An introduction to Apache Airflow
Apache Airflow is an open source tool for programmatically authoring, scheduling, and monitoring data pipelines. Every month, millions of new and returning users download Airflow and it has a large, active open source community. The core principle of Airflow is to define data pipelines as code, allowing for dynamic and scalable workflows.
This guide offers an introduction to Apache Airflow and its core concepts. You'll learn about:
- The history of Apache Airflow.
- Why you should use Airflow.
- Common use cases for Airflow.
- How to run Airflow.
- Important Airflow concepts.
- Where to find resources to learn more about Airflow.
There are multiple resources for learning about this topic. See also:
- Hands-on tutorial: Get started with Apache Airflow.
- Astronomer Academy: Introduction to Orchestration and Airflow.
- Webinar: Airflow 101: How to get started writing data pipelines with Apache Airflow.
Assumed knowledge
To get the most out of this guide, you should have an understanding of:
- Basic Python. See the Python Documentation.
Airflow history
Over the past ten years, Airflow grew to be the open source standard for data orchestration:
- 2015: Airflow started as an open source project at Airbnb. In 2015, Airbnb was growing rapidly and struggling to manage the vast quantities of internal data it generated every day. To satisfy the need for a robust scheduling tool, Maxime Beauchemin created Airflow to allow Airbnb to quickly author, iterate, and monitor batch data pipelines.
- 2016: Airflow officially joined the Apache Foundation Incubator.
- 2019: Airflow graduated as a top-level Apache project.
- 2020: Airflow 2.0 was released, bringing with it major upgrades and powerful new features.
- 2020-present: Adoption of Airflow continues to accelerate as the community grows stronger. Consistent releases add new features and improvements.
Airflow has come a long way since Maxime's first commit. As of March 2024, Airflow has over 2,800 contributors, 23,300 commits and 33,700 stars on GitHub.
Why use Airflow
Apache Airflow is a platform for programmatically authoring, scheduling, and monitoring workflows. It is especially useful for creating and orchestrating complex data pipelines.
Data orchestration sits at the heart of any modern data stack and provides elaborate automation of data pipelines. With orchestration, actions in your data pipeline become aware of each other and your data team has a central location to monitor, edit, and troubleshoot their workflows.

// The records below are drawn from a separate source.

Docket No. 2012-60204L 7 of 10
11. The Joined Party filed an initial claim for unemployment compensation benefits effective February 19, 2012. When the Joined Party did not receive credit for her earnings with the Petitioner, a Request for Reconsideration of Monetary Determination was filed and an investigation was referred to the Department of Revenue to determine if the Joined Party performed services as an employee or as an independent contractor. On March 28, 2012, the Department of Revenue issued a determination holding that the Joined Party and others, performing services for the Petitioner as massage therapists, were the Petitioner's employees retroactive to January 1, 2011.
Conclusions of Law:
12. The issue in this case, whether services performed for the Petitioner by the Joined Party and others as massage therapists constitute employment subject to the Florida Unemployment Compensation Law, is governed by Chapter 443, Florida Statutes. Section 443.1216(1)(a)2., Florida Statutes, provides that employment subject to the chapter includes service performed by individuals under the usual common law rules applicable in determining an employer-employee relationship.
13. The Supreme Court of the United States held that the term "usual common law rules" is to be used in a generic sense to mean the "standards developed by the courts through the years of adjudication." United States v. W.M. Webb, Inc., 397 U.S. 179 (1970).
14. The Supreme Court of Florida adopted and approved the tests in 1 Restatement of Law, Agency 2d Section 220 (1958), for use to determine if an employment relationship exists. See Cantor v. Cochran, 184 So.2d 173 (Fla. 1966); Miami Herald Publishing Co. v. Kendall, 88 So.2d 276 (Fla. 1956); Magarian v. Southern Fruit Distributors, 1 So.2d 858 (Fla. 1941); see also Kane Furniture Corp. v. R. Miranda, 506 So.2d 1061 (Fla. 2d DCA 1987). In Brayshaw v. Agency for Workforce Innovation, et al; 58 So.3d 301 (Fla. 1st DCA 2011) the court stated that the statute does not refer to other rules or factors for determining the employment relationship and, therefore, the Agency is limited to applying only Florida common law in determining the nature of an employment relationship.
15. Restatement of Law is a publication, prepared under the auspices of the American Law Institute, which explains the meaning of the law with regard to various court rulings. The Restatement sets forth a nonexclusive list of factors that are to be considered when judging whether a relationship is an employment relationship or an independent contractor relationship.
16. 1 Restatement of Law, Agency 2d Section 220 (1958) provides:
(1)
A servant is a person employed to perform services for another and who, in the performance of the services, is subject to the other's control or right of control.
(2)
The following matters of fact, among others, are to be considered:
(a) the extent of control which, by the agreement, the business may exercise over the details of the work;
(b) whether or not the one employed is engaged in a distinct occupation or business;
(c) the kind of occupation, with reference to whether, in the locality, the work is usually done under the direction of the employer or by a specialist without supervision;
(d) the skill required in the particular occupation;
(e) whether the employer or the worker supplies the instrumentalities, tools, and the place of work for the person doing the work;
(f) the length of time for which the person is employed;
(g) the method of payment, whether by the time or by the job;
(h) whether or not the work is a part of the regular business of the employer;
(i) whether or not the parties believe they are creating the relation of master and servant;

Airflow provides many benefits, including:
- Tool agnosticism: Airflow can connect to any application in your data ecosystem that allows connections through an API. Prebuilt operators exist to connect to many common data tools.
- High extensibility: Since Airflow pipelines are written in Python, you can build on top of the existing codebase and extend the functionality of Airflow to meet your needs. Anything you can do in Python, you can do in Airflow.
- Infinite scalability: Given enough computing power, you can orchestrate as many processes as you need, no matter the complexity of your pipelines.
- Dynamic data pipelines: Airflow offers the ability to create dynamic tasks to adjust your workflows based on the data you are processing at runtime.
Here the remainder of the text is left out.